To qualify for a credit exception, which enables you to qualify for the loan without waiting a year, lenders must demonstrate that the borrower's derogatory credit event (such as a Chapter 13 bankruptcy) was caused by temporary, extenuating circumstances such as job loss, medical illness, business dispute or reduction in benefits. The other way to qualify for a credit exception is if your new USDA home loan reduces your monthly housing expense by 50% or more although it sounds like that does not apply to you. So to answer your question, it is possible to qualify for a USDA Home Loan within twelve months of the discharge of a Chapter 13 bankruptcy but you must qualify for a credit exception which requires the lender to do additional work. If you do not meet the credit exception criteria then you will likely be required to wait a year before applying for a USDA home loan.
I recommend that you ask the lender that said you could qualify with if she has reviewed your application with the underwriter and what conditions, if any, are required by the underwriter for your loan to be approved. Do not spend any money on fees before getting this question answered as there are many cases where lenders promise borrowers that their application will be approved only to have the underwriter later reject it and then the borrower is out a bunch of money on upfront costs.
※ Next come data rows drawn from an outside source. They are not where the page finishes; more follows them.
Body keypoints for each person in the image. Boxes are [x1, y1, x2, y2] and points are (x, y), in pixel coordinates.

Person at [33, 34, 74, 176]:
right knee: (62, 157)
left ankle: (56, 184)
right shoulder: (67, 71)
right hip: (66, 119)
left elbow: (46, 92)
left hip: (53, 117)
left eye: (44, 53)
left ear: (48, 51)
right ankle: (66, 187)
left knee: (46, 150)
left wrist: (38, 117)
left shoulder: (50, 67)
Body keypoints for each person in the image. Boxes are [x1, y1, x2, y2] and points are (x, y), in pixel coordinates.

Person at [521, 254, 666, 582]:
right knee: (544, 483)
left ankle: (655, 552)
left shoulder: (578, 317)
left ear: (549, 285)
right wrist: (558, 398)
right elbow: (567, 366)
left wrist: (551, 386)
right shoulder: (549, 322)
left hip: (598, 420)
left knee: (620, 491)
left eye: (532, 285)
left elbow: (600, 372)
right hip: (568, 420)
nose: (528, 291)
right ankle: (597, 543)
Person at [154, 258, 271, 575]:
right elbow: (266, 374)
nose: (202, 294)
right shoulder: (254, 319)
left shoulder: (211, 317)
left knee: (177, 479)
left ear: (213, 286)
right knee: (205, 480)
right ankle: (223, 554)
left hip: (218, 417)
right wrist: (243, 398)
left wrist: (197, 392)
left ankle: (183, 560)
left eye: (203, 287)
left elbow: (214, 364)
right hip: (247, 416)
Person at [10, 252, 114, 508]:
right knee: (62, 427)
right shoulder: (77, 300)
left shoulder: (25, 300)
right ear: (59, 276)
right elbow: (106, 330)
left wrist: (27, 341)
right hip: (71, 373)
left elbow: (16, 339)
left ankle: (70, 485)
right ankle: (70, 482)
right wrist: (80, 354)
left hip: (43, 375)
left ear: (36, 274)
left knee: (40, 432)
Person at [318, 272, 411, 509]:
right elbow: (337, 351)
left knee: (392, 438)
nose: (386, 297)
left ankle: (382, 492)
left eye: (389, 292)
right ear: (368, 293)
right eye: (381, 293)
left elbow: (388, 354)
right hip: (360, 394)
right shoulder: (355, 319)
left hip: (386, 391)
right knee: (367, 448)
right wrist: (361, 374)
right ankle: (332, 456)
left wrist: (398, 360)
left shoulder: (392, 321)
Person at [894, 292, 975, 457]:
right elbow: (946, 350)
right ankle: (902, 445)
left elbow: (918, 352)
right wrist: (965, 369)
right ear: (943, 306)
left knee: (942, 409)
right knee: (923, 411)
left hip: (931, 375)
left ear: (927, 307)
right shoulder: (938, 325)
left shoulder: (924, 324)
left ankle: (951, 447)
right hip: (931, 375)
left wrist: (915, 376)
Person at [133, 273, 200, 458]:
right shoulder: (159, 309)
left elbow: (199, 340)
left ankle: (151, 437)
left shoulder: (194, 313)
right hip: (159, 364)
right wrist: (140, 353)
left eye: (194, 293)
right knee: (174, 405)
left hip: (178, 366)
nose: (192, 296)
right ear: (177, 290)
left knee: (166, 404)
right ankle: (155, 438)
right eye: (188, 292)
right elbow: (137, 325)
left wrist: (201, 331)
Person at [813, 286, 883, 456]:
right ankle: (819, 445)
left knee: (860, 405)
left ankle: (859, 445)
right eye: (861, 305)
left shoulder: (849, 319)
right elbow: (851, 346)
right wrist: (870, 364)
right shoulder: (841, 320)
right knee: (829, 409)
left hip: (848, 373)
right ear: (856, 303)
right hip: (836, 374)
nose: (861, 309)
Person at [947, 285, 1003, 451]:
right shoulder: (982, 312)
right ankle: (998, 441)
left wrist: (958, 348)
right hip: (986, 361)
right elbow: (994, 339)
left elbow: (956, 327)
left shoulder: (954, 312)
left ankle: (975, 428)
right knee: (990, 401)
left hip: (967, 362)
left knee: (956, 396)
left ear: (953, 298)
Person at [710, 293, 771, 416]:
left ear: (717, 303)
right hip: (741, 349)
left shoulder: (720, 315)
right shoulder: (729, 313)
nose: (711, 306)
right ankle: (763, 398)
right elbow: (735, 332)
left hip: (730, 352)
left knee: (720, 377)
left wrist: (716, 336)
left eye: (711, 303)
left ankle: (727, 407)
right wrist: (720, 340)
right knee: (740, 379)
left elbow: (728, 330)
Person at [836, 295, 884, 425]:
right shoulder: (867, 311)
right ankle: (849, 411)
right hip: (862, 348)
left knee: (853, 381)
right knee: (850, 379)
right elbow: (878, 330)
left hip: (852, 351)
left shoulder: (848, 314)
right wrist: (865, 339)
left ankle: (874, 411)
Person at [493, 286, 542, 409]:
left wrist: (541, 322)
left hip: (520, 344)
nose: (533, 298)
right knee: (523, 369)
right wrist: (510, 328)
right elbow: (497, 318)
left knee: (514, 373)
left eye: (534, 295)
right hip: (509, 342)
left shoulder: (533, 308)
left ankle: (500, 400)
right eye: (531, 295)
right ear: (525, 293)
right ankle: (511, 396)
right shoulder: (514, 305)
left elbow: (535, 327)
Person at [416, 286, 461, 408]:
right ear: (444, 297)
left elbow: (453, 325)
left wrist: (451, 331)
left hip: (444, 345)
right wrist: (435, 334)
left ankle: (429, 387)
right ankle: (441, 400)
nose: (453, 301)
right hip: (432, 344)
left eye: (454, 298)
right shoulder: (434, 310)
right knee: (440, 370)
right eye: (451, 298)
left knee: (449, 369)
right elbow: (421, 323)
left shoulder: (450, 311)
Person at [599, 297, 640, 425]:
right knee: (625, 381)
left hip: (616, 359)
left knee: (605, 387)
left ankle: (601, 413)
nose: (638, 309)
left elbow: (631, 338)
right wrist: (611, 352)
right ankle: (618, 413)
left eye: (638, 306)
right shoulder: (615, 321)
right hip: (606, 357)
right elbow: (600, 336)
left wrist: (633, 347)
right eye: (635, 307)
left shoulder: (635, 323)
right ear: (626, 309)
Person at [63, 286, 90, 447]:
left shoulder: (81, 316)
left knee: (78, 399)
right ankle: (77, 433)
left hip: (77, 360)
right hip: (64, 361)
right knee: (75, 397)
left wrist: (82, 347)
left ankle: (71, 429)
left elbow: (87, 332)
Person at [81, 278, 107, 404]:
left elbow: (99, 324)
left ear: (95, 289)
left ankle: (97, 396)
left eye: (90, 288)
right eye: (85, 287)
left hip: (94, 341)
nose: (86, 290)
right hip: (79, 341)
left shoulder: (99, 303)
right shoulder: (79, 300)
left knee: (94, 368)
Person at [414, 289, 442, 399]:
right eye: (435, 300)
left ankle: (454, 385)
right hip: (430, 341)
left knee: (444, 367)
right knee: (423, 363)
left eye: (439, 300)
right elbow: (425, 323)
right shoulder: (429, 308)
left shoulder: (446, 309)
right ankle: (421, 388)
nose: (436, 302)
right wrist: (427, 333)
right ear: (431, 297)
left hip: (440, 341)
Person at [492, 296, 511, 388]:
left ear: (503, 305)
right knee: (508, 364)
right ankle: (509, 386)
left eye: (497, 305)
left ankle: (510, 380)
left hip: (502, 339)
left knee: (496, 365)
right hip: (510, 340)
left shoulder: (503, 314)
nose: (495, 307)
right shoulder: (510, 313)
At the same time, I also recommend that you contact multiple lenders to understand how they would handle your unique situation. You can review lenders in your area by clicking INTEREST RATES We advise you to contact at least four lenders as qualification guidelines vary, as you have have already experienced.
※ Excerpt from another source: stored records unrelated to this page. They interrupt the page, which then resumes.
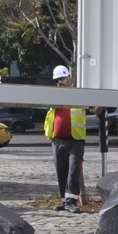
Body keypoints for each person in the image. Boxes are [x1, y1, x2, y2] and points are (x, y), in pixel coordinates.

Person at [46, 65, 88, 213]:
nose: (60, 83)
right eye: (57, 80)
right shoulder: (54, 95)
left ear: (69, 78)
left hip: (75, 140)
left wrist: (102, 103)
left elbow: (94, 108)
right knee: (61, 171)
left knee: (73, 171)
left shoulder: (78, 94)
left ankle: (72, 202)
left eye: (62, 79)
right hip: (57, 139)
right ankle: (64, 201)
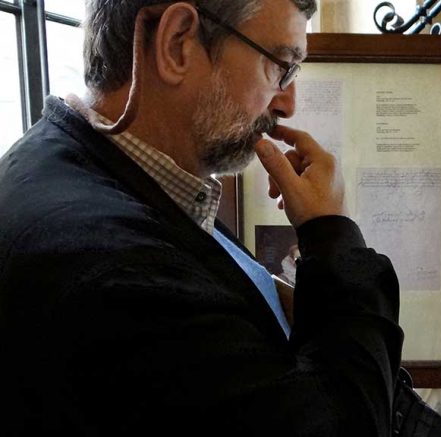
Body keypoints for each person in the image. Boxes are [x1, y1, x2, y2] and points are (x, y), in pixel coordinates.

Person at [0, 1, 406, 435]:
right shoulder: (124, 269)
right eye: (281, 67)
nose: (287, 104)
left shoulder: (66, 166)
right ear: (178, 43)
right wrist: (331, 234)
When you contact lenders provide your financial profile including your monthly income and debt, job history, credit score and bankruptcy information but request that they do not pull your credit report until you have clarity if they think you can be approved for the loan. In reality, multiple lenders pulling your credit report within a short period of time has the same impact as one lender pulling your credit report (so you are not penalized for shopping multiple lenders for a mortgage) but you can request that lenders not pull your report until after they have evaluated your situation and you decide to move forward.